[Opening DATA SHOWN section]

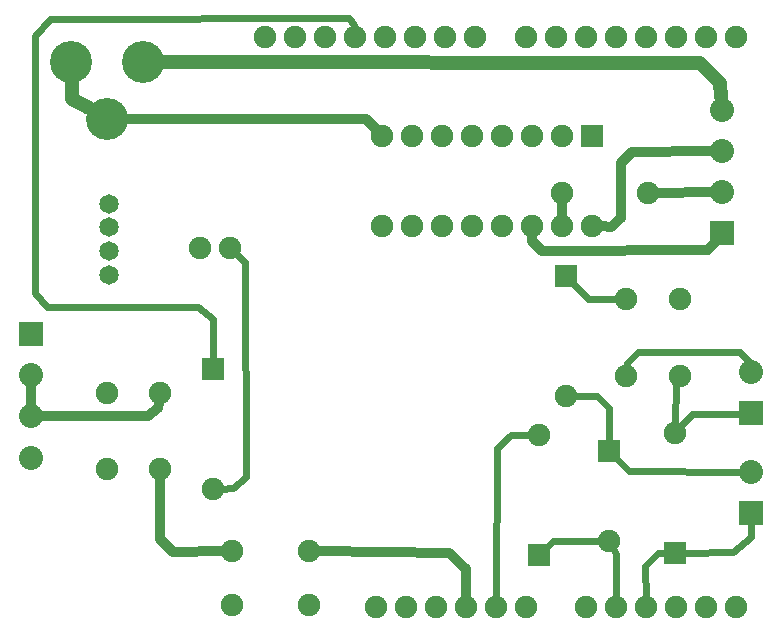
<source format=gbl>
G04 MADE WITH FRITZING*
G04 WWW.FRITZING.ORG*
G04 DOUBLE SIDED*
G04 HOLES PLATED*
G04 CONTOUR ON CENTER OF CONTOUR VECTOR*
%ASAXBY*%
%FSLAX23Y23*%
%MOIN*%
%OFA0B0*%
%SFA1.0B1.0*%
%ADD10C,0.075000*%
%ADD11C,0.080000*%
%ADD12C,0.065000*%
%ADD13C,0.140000*%
%ADD14R,0.080000X0.080000*%
%ADD15R,0.075000X0.075000*%
%ADD16C,0.048000*%
%ADD17C,0.024000*%
%ADD18C,0.032000*%
%LNCOPPER0*%
G90*
G70*
G54D10*
X949Y1993D03*
X1049Y1993D03*
X1149Y1993D03*
X1249Y1993D03*
X1349Y1993D03*
X1449Y1993D03*
X1549Y1993D03*
X1649Y1993D03*
X1819Y1993D03*
X1919Y1993D03*
X2019Y1993D03*
X2119Y1993D03*
X2219Y1993D03*
X2319Y1993D03*
X2419Y1993D03*
X2519Y1993D03*
X1319Y93D03*
X1419Y93D03*
X1519Y93D03*
X1619Y93D03*
X1719Y93D03*
X1819Y93D03*
X2019Y93D03*
X2119Y93D03*
X2219Y93D03*
X2319Y93D03*
X2419Y93D03*
X2519Y93D03*
G54D11*
X2472Y1337D03*
X2472Y1475D03*
X2472Y1612D03*
X2472Y1750D03*
G54D12*
X430Y1199D03*
X430Y1278D03*
X430Y1357D03*
X430Y1436D03*
G54D13*
X545Y1910D03*
X305Y1910D03*
X425Y1720D03*
G54D10*
X841Y277D03*
X1097Y277D03*
X841Y100D03*
X1097Y100D03*
X2040Y1663D03*
X2040Y1363D03*
X1940Y1663D03*
X1940Y1363D03*
X1840Y1663D03*
X1840Y1363D03*
X1740Y1663D03*
X1740Y1363D03*
X1640Y1663D03*
X1640Y1363D03*
X1540Y1663D03*
X1540Y1363D03*
X1440Y1663D03*
X1440Y1363D03*
X1340Y1663D03*
X1340Y1363D03*
X601Y806D03*
X601Y551D03*
X423Y806D03*
X423Y551D03*
X2332Y1119D03*
X2332Y863D03*
X2155Y1119D03*
X2155Y863D03*
X1954Y1195D03*
X1954Y795D03*
X2317Y273D03*
X2317Y673D03*
X1862Y264D03*
X1862Y664D03*
X776Y886D03*
X776Y486D03*
G54D11*
X169Y1003D03*
X169Y865D03*
X169Y728D03*
X169Y590D03*
X2569Y737D03*
X2569Y874D03*
G54D10*
X2096Y612D03*
X2096Y312D03*
G54D11*
X2570Y405D03*
X2570Y543D03*
G54D10*
X835Y1290D03*
X735Y1290D03*
X2226Y1472D03*
X1940Y1472D03*
G54D14*
X2472Y1337D03*
G54D15*
X2040Y1663D03*
X1954Y1195D03*
X2317Y273D03*
X1862Y264D03*
X776Y886D03*
G54D14*
X169Y1003D03*
X2569Y737D03*
G54D15*
X2096Y612D03*
G54D14*
X2570Y405D03*
G54D16*
X307Y1786D02*
X362Y1755D01*
D02*
X306Y1838D02*
X307Y1786D01*
D02*
X2469Y1792D02*
X2467Y1838D01*
D02*
X2467Y1838D02*
X2400Y1905D01*
D02*
X2400Y1905D02*
X617Y1910D01*
G54D17*
D02*
X2568Y906D02*
X2568Y905D01*
D02*
X2534Y941D02*
X2568Y906D01*
D02*
X2194Y943D02*
X2534Y941D01*
D02*
X2156Y892D02*
X2157Y905D01*
D02*
X2157Y905D02*
X2194Y943D01*
D02*
X2027Y1119D02*
X1974Y1174D01*
D02*
X2127Y1119D02*
X2027Y1119D01*
D02*
X2319Y838D02*
X2317Y702D01*
D02*
X2319Y838D02*
X2319Y838D01*
D02*
X2162Y546D02*
X2117Y592D01*
D02*
X2539Y543D02*
X2162Y546D01*
D02*
X2511Y275D02*
X2569Y326D01*
D02*
X2569Y326D02*
X2570Y374D01*
D02*
X2345Y273D02*
X2511Y275D01*
D02*
X2120Y270D02*
X2110Y287D01*
D02*
X2120Y121D02*
X2120Y270D01*
D02*
X1911Y313D02*
X2068Y312D01*
D02*
X1882Y284D02*
X1911Y313D01*
D02*
X2096Y754D02*
X2096Y641D01*
D02*
X1982Y795D02*
X2056Y795D01*
D02*
X2056Y795D02*
X2096Y754D01*
D02*
X1725Y623D02*
X1720Y121D01*
D02*
X1769Y664D02*
X1725Y623D01*
D02*
X1833Y664D02*
X1769Y664D01*
D02*
X2288Y273D02*
X2260Y273D01*
D02*
X2260Y273D02*
X2218Y230D01*
D02*
X2218Y230D02*
X2219Y121D01*
G54D18*
D02*
X1316Y1688D02*
X1286Y1718D01*
D02*
X1286Y1718D02*
X492Y1720D01*
G54D17*
D02*
X777Y1051D02*
X776Y915D01*
D02*
X726Y1091D02*
X777Y1051D01*
D02*
X225Y1091D02*
X726Y1091D01*
D02*
X185Y1140D02*
X225Y1091D01*
D02*
X185Y1996D02*
X185Y1140D01*
D02*
X233Y2051D02*
X185Y1996D01*
D02*
X1229Y2055D02*
X233Y2051D01*
D02*
X1247Y2031D02*
X1229Y2055D01*
D02*
X1248Y2021D02*
X1247Y2031D01*
G54D18*
D02*
X1564Y273D02*
X1131Y277D01*
D02*
X1620Y217D02*
X1564Y273D01*
D02*
X1620Y127D02*
X1620Y217D01*
D02*
X643Y276D02*
X807Y277D01*
D02*
X601Y318D02*
X643Y276D01*
D02*
X601Y516D02*
X601Y318D01*
D02*
X169Y764D02*
X169Y829D01*
G54D17*
D02*
X845Y487D02*
X805Y486D01*
D02*
X886Y525D02*
X845Y487D01*
D02*
X855Y1270D02*
X884Y1241D01*
G54D18*
D02*
X2175Y1610D02*
X2435Y1612D01*
D02*
X2074Y1361D02*
X2102Y1358D01*
D02*
X2137Y1571D02*
X2175Y1610D01*
D02*
X2137Y1389D02*
X2137Y1571D01*
D02*
X2102Y1358D02*
X2137Y1389D01*
D02*
X1874Y1277D02*
X2427Y1281D01*
D02*
X1839Y1312D02*
X1874Y1277D01*
D02*
X1839Y1329D02*
X1839Y1312D01*
D02*
X2427Y1281D02*
X2449Y1308D01*
D02*
X2435Y1474D02*
X2261Y1472D01*
D02*
X1940Y1397D02*
X1940Y1438D01*
D02*
X560Y728D02*
X205Y728D01*
D02*
X597Y773D02*
X595Y756D01*
D02*
X595Y756D02*
X560Y728D01*
G54D17*
D02*
X884Y1241D02*
X886Y525D01*
D02*
X2372Y735D02*
X2538Y736D01*
D02*
X2336Y694D02*
X2372Y735D01*
G04 End of Copper0*
M02*
</source>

[Closing DATA SHOWN section]

_EXERCISE INSTRUCTIONS_
Could you work out how many lines above contain the string "FRITZING"? Answer with the number only.

_ANSWER SPACE_
2